Sylvia Bongo Ondimba Valentin was charged by an investigating judge on Thursday (Sep. 28), Andre Patrick Roponat announced on state TV channels on Friday.

“”A dozen compatriots were arrested and charged with criminal and misdemeanor offences, and some were remanded in custody. It was in this context that Madame Sylvia Bongo Ondimba Valentin appeared before the examining magistrate on the 28th of September 2023. She was charged with money laundering, receiving stolen goods as well as forgery and fraud, all offences punishable under articles 116, 117, 312 and 380 of the Penal Code, before being placed under house arrest.” the prosecutor said.

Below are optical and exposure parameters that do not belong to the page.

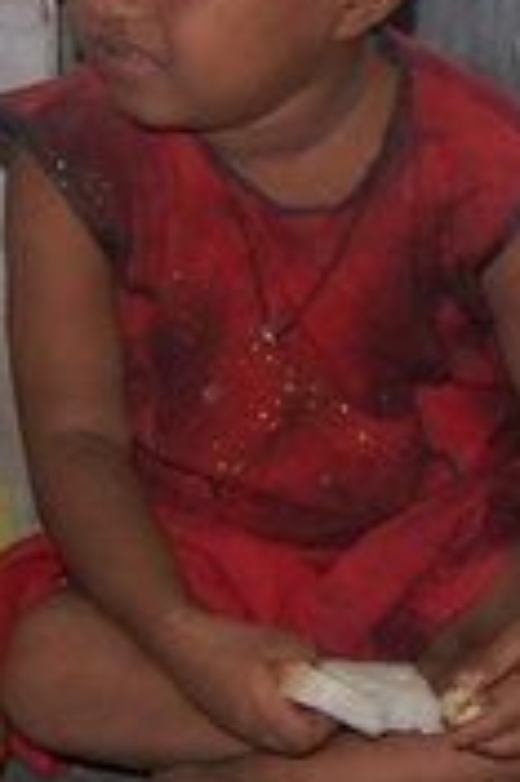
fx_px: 3408
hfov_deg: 8.4
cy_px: 380
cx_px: 920
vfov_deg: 13.1
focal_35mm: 157
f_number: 3.5
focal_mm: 18
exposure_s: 1/60
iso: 400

The former first lady has not been free to move since her husband was toppled on August 30.

The presidency said at the time that Mrs. Bongo Valentin was under house arrest in Libreville “for her protection”; her lawyers who have in France said she was “arbitrarily detained together with her youngest son”.

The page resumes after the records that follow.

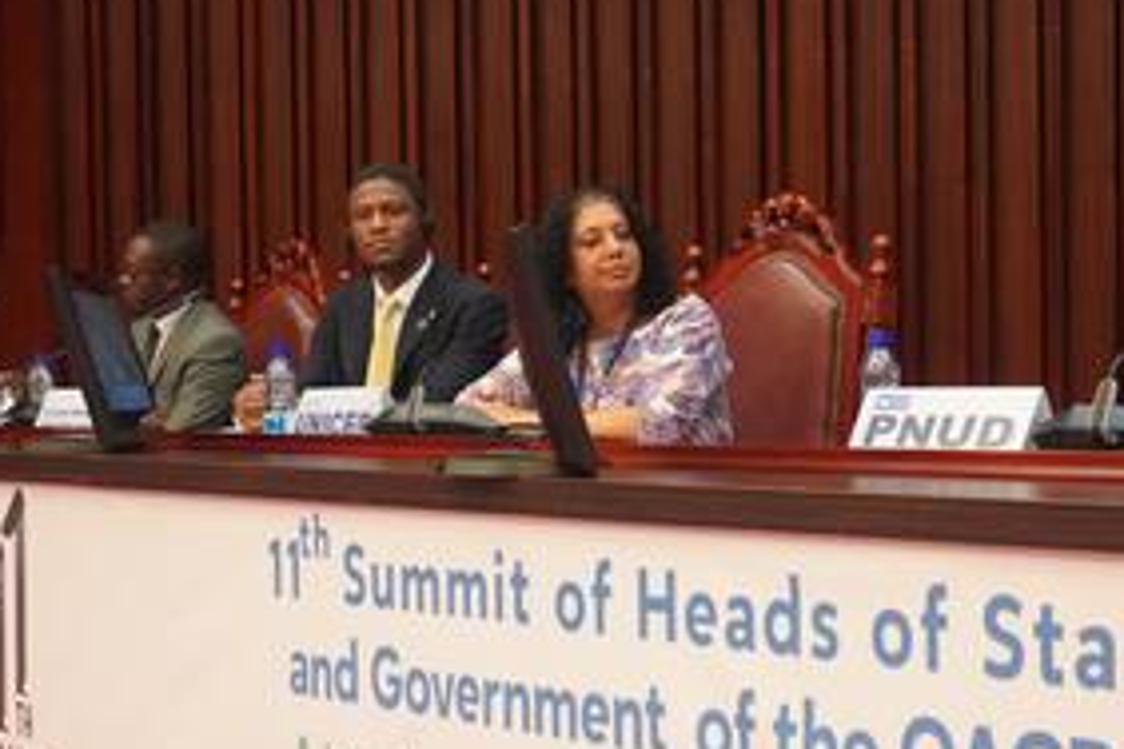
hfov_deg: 27.6
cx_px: 678
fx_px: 2279
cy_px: 440
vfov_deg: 18.7
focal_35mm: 73
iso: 12800
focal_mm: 46
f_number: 4.5
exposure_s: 1/125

One of her lawyers said earlier this month that she was being kept “incommunicado outside any legal framework”.

Ali Bongo, who was initially placed under house arrest in Libreville after the coup, was then declared “free to move about” with the possibility of “travelling abroad”.

Their son, Noureddin Bongo Valentin, has already been charged with corruption and embezzling public funds with several former cabinet members and two ex-ministers.

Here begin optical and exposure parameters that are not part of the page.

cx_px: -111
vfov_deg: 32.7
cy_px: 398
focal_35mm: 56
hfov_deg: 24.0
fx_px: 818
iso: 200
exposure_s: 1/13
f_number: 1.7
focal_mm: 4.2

Bongo, 64, who had ruled the central African country since 2009, was overthrown by military leaders, moments after being proclaimed the winner in a presidential election.

The result was branded a fraud by the opposition and the military coup leaders, who have also accused his regime of widespread corruption and bad governance.

The junta however took a tougher stance on the former first lady and the eldest son of the former first couple.

The coup leader general Oligui accused the duo of “forging Ali Bongo’s signature and giving orders on his stead” after he suffered a stroke in 2018.

Ali Bongo took over when his father Omar died in 2009 after nearly 42 years in power.